Content Provided By: Jefferson Health – New Jersey
Self-care swiftly became a top priority for many people at the outbreak of the COVID-19 pandemic. Stress levels naturally rose in response to the extraordinary uncertainty of what was to come. For those who thought everything would be back to “normal” by now, it’s essential to keep using healthy coping mechanisms to maintain your mental and emotional well-being.
One of the biggest contributors to increased stress during this global health crisis has been the behavior of catastrophic thinking. This occurs when one constantly worries over “what-if” scenarios, impacting daily functionality and productivity, explains Jefferson Health Psychiatrist Dr. Ankila Chandran. It’s incredibly common and easy to do without realizing.
To combat catastrophic thinking, remember to take each day as it comes, says Dr. Chandran. “You can’t fix what is out of your control. Focus on what is within your control – things that are certain and constant. Maybe it’s knowing your dog loves you; you can take a walk around your neighborhood; you can video chat with a friend; or you can listen to your favorite song.”
It can also be helpful to practice mindfulness and self-care during your free time, rather than turning to unhealthy habits. Studies support that both can significantly reduce stress and anxiety.
Mindfulness, Dr. Chandran says, is all about being aware of your body and your surroundings. It’s often done through meditation or breathing exercises. If this isn’t your “cup of tea,” you can do something as simple as slowly drinking a glass of water, closing your eyes, and paying attention to how it feels.
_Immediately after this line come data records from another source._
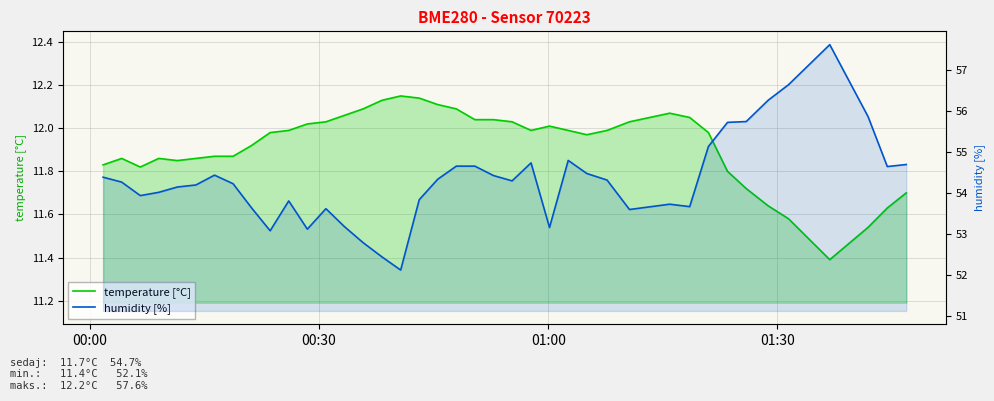

How many lines are shown in the chart?

2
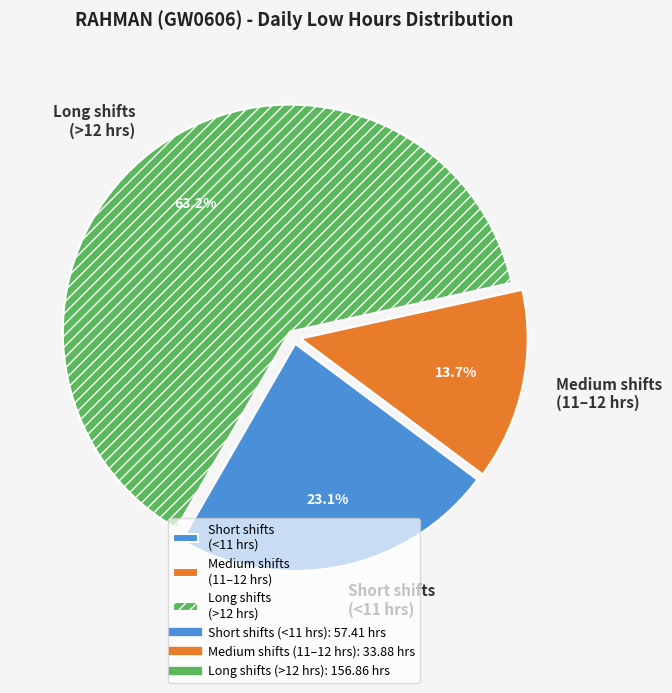

Combined, what portion of the pie is Long shifts (>12 hrs) and Short shifts (<11 hrs)?

86.3%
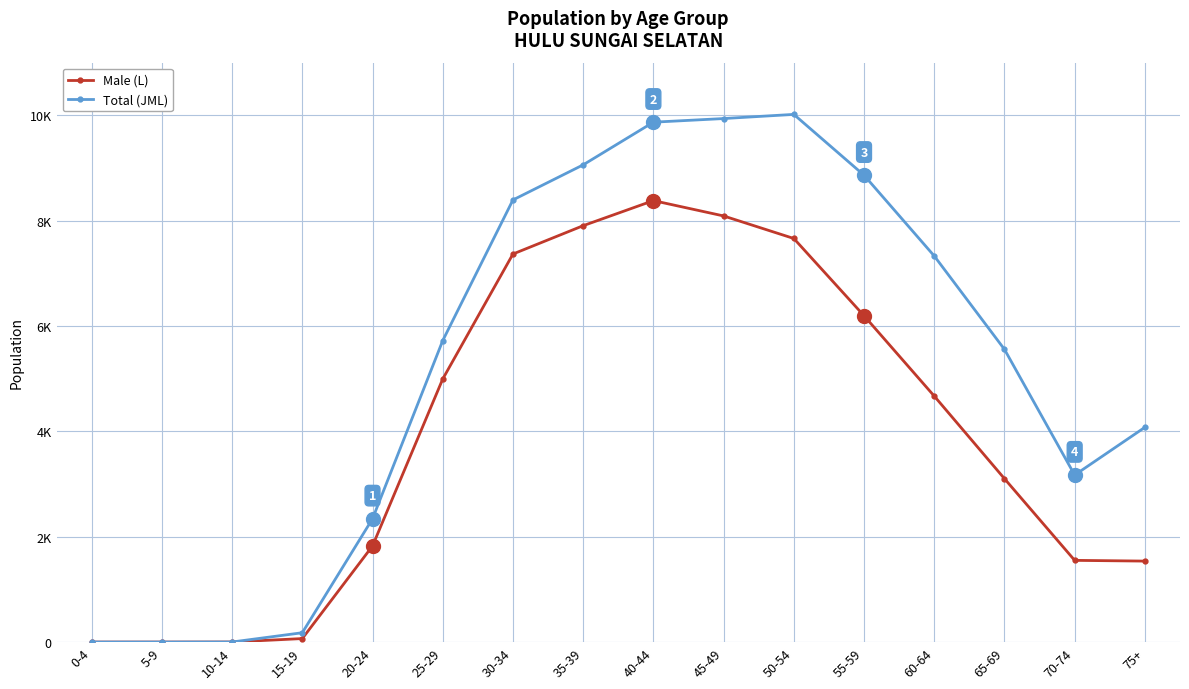

What is the average value of the Male (L) series?

3959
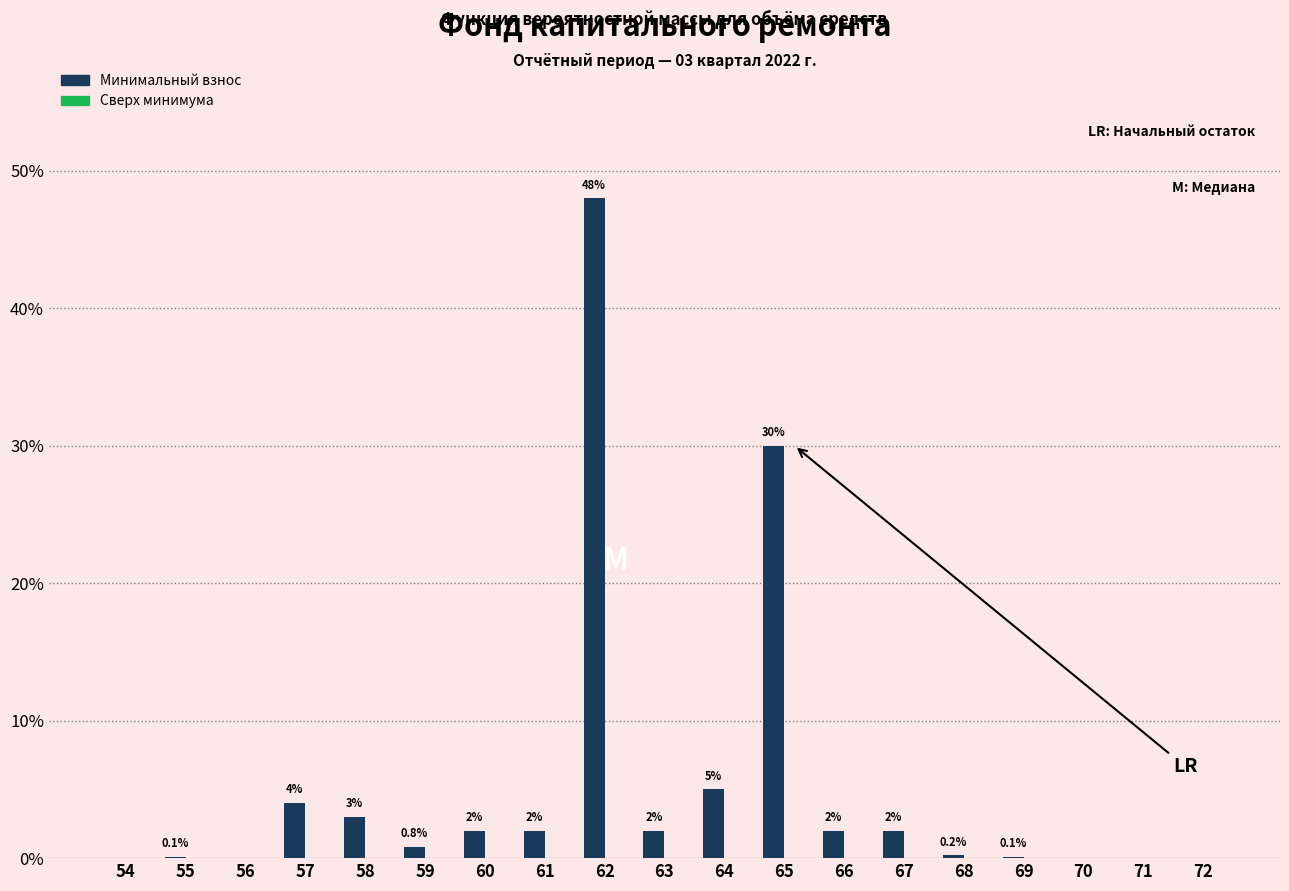

Reading left to right, what are all the values shown in this chart?

54=0.0	55=0.1	56=0.0	57=4.0	58=3.0	59=0.8	60=2.0	61=2.0	62=48.0	63=2.0	64=5.0	65=30.0	66=2.0	67=2.0	68=0.2	69=0.1	70=0.0	71=0.0	72=0.0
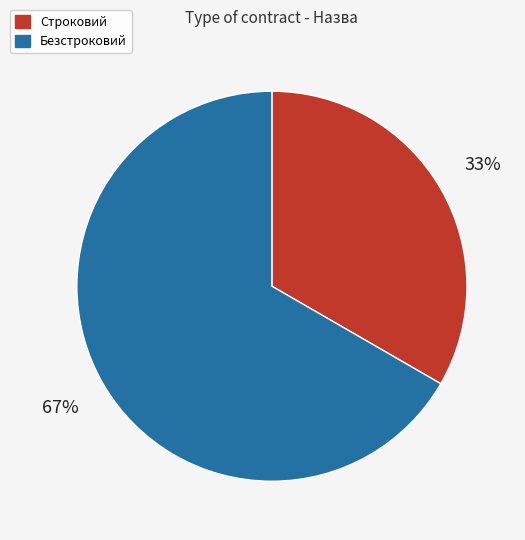

To the nearest percent, what percentage of the pie is Строковий?

33%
“Believe it or not, this can help clear your mind and even give you new perspectives,” said Dr. Chandran. Some people have an easier time achieving mindfulness than others, but practice makes perfect!
Self-care – which goes hand-in-hand – is not just another term for pampering. It may be helpful to have a beauty or skin-care routine; however, self-care also requires meeting your most basic health needs. It’s essential to check in on yourself, the same way you would check in on your children or parents, says Dr. Chandran.
“The more you ignore your own needs, the more likely you are to become angry or burnt-out,” explained Dr. Chandran. “Try to keep a simple checklist that you can go through at the end of each day. Did you take your medication? Did you eat enough? Are you going to bed by a decent time?”
Having this kind of schedule is key to staying on top of your mental, physical, and emotional health. The answer to avoiding catastrophic thinking and reducing stress isn’t to do nothing. Remember, be productive, do what you enjoy, and stay safe and healthy!